(750 ILCS 5/610) (from Ch. 40, par. 610)
Sec. 610. Modification.
(a) Unless by stipulation of the parties or except as provided in subsection (a‑5), no motion
to modify a custody judgment may be made earlier than 2 years after its
date, unless the court permits it to be made on the basis of affidavits
that there is reason to believe the child's present environment may endanger
seriously his physical, mental, moral or emotional health.
(a‑5) A motion to modify a custody judgment may be made at any time by a party who has been informed of the existence of facts requiring notice to be given under Section 609.5.
(b) The court shall not modify a prior custody judgment unless it finds by
clear and convincing evidence, upon the basis of facts that have arisen since
the prior judgment or that were unknown to the court at the time of entry of
the prior judgment, that a change has occurred in the circumstances of the
child or his custodian, or in the case of a joint custody arrangement that a
change has occurred in the circumstances of the child or either or both parties
having custody, and that the modification is necessary to serve the best
interest of the child.
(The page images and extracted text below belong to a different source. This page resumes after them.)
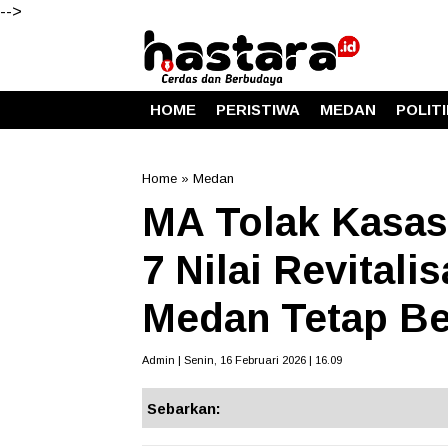
-->
HOME
PERISTIWA
MEDAN
POLIT
Home
»
Medan
MA Tolak Kasasi
7 Nilai Revital
Medan Tetap B
Admin | Senin, 16 Februari 2026 | 16.09
Sebarkan: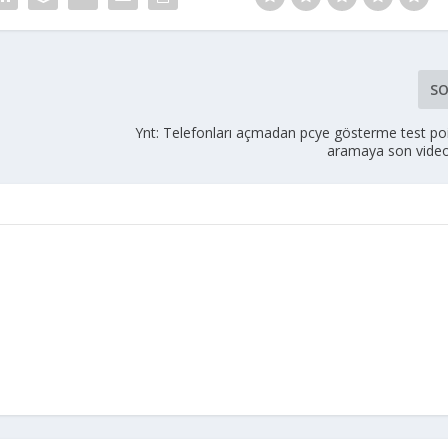
SO
Ynt: Telefonları açmadan pcye gösterme test poi
aramaya son video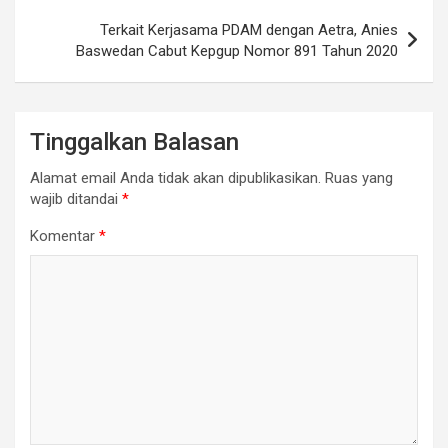
Terkait Kerjasama PDAM dengan Aetra, Anies
Baswedan Cabut Kepgup Nomor 891 Tahun 2020
Tinggalkan Balasan
Alamat email Anda tidak akan dipublikasikan.
Ruas yang
wajib ditandai
*
Komentar
*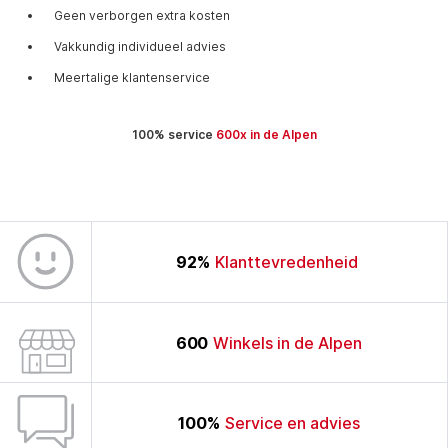
Geen verborgen extra kosten
Vakkundig individueel advies
Meertalige klantenservice
100% service
600x in de Alpen
92
%
Klanttevredenheid
600
Winkels in de Alpen
100
%
Service en advies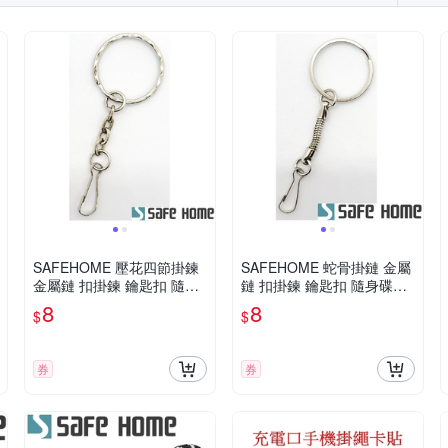
Xiaomi 小米
XUNDD 訊迪
TRA
X_mart
YADI
Y
iPhone 7/8 (4.7吋)
one XR
iPhone 11 Pro Max
iPhone 11 Pro
htc Desire 系列
OPPO A系
iPhone SE 2
iPhone 16e
列
iPhone 11系列
SONY Z系列
ASUS Zenfone 5 系列
SAFEHOME 壓花四節掛鍊
SAFEHOME 蛇骨掛鏈 金屬
金屬鏈 扣掛鍊 鑰匙扣 隨身
鏈 扣掛鍊 鑰匙扣 隨身碟防
碟防丟掛鏈 金屬材質 CPA0
丟掛鏈 金屬材質 CPA040
8
8
$
$
39
券
券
The existence of facts requiring notice to be given under Section 609.5 of this Act shall be considered a change in circumstance. In the case of joint custody, if the parties agree to a
termination of a joint custody arrangement, the court shall so terminate the
joint custody and make any modification which is in the child's best interest.
The court shall state in its decision specific findings of fact in support of
its modification or termination of joint custody if either parent opposes the
modification or termination.
(c) Attorney fees and costs shall be assessed against a party seeking
modification if the court finds that the modification action is vexatious
and constitutes harassment.
(d) Notice under this Section shall be given as provided in
subsections (c) and (d) of Section 601.